** Reading text follows **

A covered entity or business associate shall not directly or indirectly receive remuneration in exchange for any protected health information of an individual unless the covered entity obtained from the individual . . . a valid authorization that includes . . . a specification of whether the protected health information can be further exchanged for remuneration by the entity receiving protected health information of that individual.

HITECH § 13405(d)

Exceptions:

· Public health activities

· Research, as long as “price charged reflects the costs of preparation and transmittal of the data for such purpose”

· Treatment of the individual

· Sale, transfer, merger, consolidation of a covered entity, where the successor will be a covered entity

· Remuneration “by a covered entity to a business associate for activities involving the exchange of protected health information that the business associate undertakes on behalf of and at the specific request of the covered entity pursuant to a business associate agreement.”

· Providing an individual with a copy of PHI

3. Questions and Implications:

What is “remuneration?”

· Stark definition: “Remuneration means any payment, discount, forgiveness of debt or other benefits made directly or indirectly, overtly, in cash or in kind.”

What is “exchange” of PHI? May covered entity transfer temporary possession to 3rd party for use?

Can you quantify research-related costs?

V. Marketing

1. Existing Rule:

Use or disclosure of PHI for marketing purposes requires authorization and notice if “direct or indirect remuneration” is paid, excluding face-to-face communications and “nominal” gifts

45 CFR § 164.508(a)(3)

** End of Reading text **
** Data extract follows **

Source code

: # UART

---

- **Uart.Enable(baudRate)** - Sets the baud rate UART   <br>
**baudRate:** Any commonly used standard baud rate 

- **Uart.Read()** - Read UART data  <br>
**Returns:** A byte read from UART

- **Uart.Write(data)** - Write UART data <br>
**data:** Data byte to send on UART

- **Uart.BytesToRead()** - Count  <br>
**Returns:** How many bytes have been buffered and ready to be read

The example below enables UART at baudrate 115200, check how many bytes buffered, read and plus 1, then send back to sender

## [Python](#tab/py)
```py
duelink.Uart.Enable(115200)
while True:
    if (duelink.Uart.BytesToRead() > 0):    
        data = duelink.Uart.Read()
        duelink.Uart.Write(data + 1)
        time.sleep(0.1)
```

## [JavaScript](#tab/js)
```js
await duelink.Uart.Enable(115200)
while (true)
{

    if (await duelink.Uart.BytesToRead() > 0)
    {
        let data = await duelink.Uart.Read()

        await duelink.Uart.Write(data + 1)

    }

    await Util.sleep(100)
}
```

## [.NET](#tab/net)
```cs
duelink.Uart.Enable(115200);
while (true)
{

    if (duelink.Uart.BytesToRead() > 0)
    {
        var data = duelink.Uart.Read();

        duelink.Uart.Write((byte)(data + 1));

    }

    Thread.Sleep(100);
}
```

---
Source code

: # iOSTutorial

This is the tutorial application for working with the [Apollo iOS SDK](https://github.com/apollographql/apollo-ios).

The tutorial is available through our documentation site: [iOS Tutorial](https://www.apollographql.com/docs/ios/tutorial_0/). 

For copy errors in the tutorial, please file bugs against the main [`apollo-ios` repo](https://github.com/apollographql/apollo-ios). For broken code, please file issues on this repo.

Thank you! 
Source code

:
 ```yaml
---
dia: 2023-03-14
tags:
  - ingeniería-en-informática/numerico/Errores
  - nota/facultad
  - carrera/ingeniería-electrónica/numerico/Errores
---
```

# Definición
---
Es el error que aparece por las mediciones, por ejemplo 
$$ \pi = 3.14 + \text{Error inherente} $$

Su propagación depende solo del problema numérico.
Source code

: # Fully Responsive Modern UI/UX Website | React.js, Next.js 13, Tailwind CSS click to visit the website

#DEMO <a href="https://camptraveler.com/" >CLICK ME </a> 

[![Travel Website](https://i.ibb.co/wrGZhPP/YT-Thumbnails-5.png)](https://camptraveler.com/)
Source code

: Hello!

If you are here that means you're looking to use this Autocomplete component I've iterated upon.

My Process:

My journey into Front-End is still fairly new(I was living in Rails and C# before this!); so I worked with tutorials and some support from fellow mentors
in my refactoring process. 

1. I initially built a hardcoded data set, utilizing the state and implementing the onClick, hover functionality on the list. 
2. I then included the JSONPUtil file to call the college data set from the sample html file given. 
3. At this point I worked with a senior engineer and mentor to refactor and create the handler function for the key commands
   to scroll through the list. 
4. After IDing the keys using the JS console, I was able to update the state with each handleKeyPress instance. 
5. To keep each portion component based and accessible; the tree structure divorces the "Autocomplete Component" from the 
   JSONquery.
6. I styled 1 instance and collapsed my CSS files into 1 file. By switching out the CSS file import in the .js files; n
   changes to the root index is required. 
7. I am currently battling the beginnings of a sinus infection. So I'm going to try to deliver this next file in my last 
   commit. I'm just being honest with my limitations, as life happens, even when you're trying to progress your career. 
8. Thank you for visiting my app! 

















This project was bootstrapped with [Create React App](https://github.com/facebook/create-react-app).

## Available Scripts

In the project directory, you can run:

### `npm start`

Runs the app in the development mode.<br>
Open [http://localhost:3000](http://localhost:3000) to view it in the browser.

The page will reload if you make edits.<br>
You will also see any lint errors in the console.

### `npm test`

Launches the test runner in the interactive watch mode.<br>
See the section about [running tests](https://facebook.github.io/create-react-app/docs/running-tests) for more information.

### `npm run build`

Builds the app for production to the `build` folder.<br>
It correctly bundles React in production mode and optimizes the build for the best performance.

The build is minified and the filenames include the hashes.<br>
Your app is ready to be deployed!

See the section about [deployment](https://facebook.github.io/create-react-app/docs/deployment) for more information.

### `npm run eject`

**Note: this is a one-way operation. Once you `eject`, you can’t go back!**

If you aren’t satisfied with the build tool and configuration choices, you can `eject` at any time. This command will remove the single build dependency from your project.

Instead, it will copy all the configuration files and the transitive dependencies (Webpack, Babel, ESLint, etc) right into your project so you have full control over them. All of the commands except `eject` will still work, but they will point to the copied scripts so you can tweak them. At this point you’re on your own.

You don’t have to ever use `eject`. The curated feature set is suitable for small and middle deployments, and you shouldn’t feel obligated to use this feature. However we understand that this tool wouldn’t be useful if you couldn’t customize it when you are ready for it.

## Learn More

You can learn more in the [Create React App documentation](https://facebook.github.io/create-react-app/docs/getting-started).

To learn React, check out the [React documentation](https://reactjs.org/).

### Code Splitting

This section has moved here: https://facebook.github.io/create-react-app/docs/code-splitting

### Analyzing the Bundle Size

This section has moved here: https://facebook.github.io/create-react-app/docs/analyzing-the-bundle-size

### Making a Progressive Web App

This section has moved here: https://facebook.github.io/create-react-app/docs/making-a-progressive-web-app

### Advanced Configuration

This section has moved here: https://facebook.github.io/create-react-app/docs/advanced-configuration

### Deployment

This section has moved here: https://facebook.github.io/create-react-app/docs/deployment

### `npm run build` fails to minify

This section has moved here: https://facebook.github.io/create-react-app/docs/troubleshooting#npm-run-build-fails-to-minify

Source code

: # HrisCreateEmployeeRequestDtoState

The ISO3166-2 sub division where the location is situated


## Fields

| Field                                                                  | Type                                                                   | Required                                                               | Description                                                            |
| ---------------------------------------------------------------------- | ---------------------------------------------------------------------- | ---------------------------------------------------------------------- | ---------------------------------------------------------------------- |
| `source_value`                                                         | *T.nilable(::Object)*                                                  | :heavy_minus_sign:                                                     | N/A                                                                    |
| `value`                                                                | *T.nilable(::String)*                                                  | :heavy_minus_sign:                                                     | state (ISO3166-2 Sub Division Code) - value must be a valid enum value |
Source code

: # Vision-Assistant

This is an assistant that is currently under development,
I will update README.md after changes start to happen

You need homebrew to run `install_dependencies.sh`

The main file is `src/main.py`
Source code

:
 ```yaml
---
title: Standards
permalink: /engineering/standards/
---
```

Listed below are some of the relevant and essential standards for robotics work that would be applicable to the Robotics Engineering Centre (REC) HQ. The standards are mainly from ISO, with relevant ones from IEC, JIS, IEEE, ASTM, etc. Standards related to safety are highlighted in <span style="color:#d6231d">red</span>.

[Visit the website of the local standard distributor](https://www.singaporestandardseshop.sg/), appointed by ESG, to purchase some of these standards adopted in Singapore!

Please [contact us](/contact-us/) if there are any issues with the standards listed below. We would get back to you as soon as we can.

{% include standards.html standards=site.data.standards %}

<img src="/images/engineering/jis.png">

** End of Data extract **

--- Directions ---
a – Answer these questions from the PHI remuneration text:
(i) Which section of HITECH is cited for the ban on receiving remuneration for PHI?
(ii) Under the research exception, what must the price charged reflect?
(iii) Which regulation is cited for the existing marketing rule?
b – Continue the PHI remuneration text from its last line, in the same outline style.

--- Your written answers ---
a –
(i) HITECH § 13405(d)
(ii) The costs of preparation and transmittal of the data for such purpose
(iii) 45 CFR § 164.508(a)(3)

b –
“Marketing” is a communication about a product or service that encourages recipients to purchase or use the product or service, or an arrangement between a covered entity and any other entity where the covered entity discloses protected health information to the other entity, in exchange for direct or indirect remuneration, for the other entity or its affiliate to make a communication about its own product or service that encourages recipients of the communication to purchase or use that product or service.

45 CFR § 164.501

Exceptions

Health-related product or service (or payment for such) provided by, or included in a plan of benefits of, the covered entity making the communication, including communications about entities in a health care provider or health plan network or added-value health-related products or services available only to a health plan enrollee.

Treatment of the individual; or

Case management or care coordination, or to direct or recommend alternative treatments, therapies, health care providers, or settings of care.

2. New Rule:

A communication by a covered entity or business associate that is about a product or service and that encourages recipients of the communication to purchase or use the product or service shall not be considered a health care operation . . . unless the communication is made as described in subparagraph (i), (ii), or (iii) of paragraph (1) of the definition of marketing in section 164.501 of such title.

HITECH § 13406(a)(1)

Exceptions:

A communication by a covered entity or business associate that is described in subparagraph (i), (ii), or (iii) of paragraph (1) of the definition of marketing . . . shall not be considered a health care operation . . . if the covered entity receives or has received direct or indirect payment in exchange for making such communication, except where—

Communication describes only a drug or biologic that is currently being prescribed for the recipient of the communication; and

Any payment received by such covered entity in exchange for making a communication described is reasonable; and either

The communication is made by the covered entity and the covered entity first obtains an authorization from the individual; or

The communication is made by a business associate on behalf of the covered entity and the communication is consistent with the written contract between such business associate and covered entity.

“Reasonable” to be determined by regulation

3. Questions and Implications:

· Read together with HITECH § 13405(d) (EHR and PHR sales)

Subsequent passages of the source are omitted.